5, 14, 7, 20, 10, 5,…

and:

17, 50, 25, 74, 37, 110, 55, 164, 82, 41, 122, 61,

192, 91, 272, 136, 68, 34, 17,…

There might also be more of them.

There is something of an argument which suggests the Collatz Conjecture is true. It goes like this: one more than thrice an odd number must be even, so it will divide by two. There is then a 50-50 chance that the result will also be even, and therefore also divisible by two. The longer the sequence is, the more likely this is to happen. This is a statistical argument, but some numbers in the sequence are omitted completely in these calculations and others crop up a lot more than they “should”, so the neat bell-curve that might be expected might not be forthcoming.

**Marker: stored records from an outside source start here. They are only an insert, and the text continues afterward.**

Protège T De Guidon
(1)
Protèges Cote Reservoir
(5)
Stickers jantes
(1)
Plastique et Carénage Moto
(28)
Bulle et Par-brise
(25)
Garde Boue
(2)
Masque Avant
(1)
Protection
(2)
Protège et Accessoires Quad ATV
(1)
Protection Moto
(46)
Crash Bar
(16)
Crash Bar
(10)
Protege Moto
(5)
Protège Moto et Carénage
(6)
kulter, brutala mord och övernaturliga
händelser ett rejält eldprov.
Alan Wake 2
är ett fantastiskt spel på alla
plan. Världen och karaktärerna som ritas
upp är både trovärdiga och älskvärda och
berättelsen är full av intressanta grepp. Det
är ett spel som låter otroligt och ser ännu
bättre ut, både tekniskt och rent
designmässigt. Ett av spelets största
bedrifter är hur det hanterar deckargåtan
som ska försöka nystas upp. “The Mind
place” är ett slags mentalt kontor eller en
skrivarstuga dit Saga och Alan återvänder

The numbers do, however, obey Benford’s Law. Benford’s Law was first noticed when books of logarithms in university libraries started to get dirtier towards the front of the books than the back. This is because numbers which begin with smaller digits are much more common than those which begin with larger ones. This applies, for example, to the lengths of rivers, electricity bills, stock and house prices. More than thirty percent of such numbers begin with a one, slightly more than a sixth begin with a two, an eighth begin with a three and so on, until only 4.6% begin with a nine. Benford’s Law does approximately apply to Collatz sequences, and it gets closer the more numbers are included. It’s also true of numbers in any base other than binary. It works best when considering data which span several orders of magnitude and is used to detect fraud in elections and accounting. This presumably means there are computer programs out there on the Dark Web or something which use Benford’s Law to befuddle forensic accountancy. Collatz sequences might find a use there.

Although the Collatz Conjecture seems useless as far as direct applications are concerned, it does have educational value. It shows, for example, how simple formulæ can lead to highly complicated systems, and that there are attractors as mentioned in Happy Catastrophe.

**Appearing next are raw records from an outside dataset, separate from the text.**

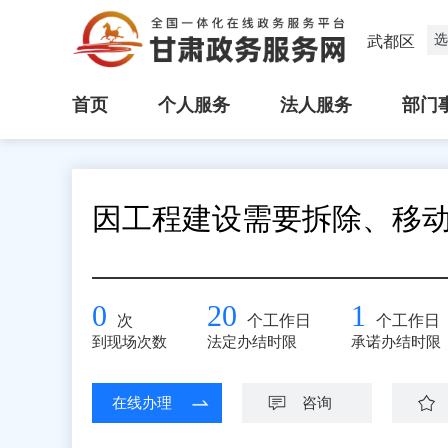
选
武都区
首页
个人服务
法人服务
部门
因工程建设需要拆除、移
0
20
1
次
个工作日
个工作日
到现场次数
法定办结时限
承诺办结时限
在线办理
咨询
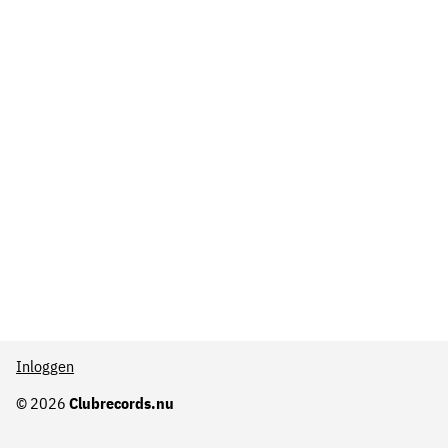
Inloggen
© 2026
Clubrecords.nu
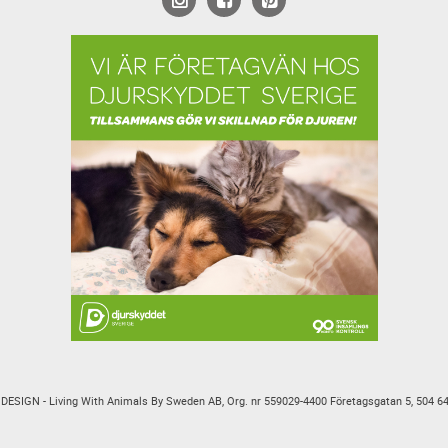
ESIGN - Living With Animals By Sweden AB, Org. nr 559029-4400 Företagsgatan 5, 504 6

If the same thing is done with negative integers, there are three loops. These are:

-1, -2, -1. . .

-5, -14, -7, -20, -10, -5 . . .

-17, -50, -25, -74, -37, -110, -55, -164, -82, -41, -122, -61, -182, -91, -272, -136, -68, -34, -17 . . .

The image at the top of the post is produced using Collatz sequences. One way of thinking of them is as a tree. All known positive integers tested eventually settle down to the sequence 4, 2, 1 . . . , so this can be seen as something like a trunk or a final confluence of tributaries to a river. There are also other confluences further up the tree. If the transition to an odd number is drawn on this directed graph at a 20° angle in one direction and that to an even one as 8° in the other, you end up with what’s shown above. These angles can be adjusted and you end up with various shapes which look like living organisms such as corals, bryozoa or shrubs.

The oddity about this problem is that it jumps so rapidly from a simple issue which can be understood by anyone who knows basic arithmetic into a problem which has never been solved by the most skilled and advanced mathematicians who have applied themselves to it. This raises the question of why we are able to understand almost anything. Even though there are a huge number of mathematical problems which can and have been solved, it isn’t clear how we are able to do that. It seems that it could easily have turned out that we wouldn’t be able to do maths at all because it all turned out to be too hard, and where would that leave us? Why are we able to solve any mathematical problems? Also, most mathematicians consider this problem to be significant but also one which is likely to absorb all someone’s time without them coming up with a useful result, so it’s also the ultimate time-waster, or at least seems to be. Hence this entire post may or may not have been a waste of time. What do you think?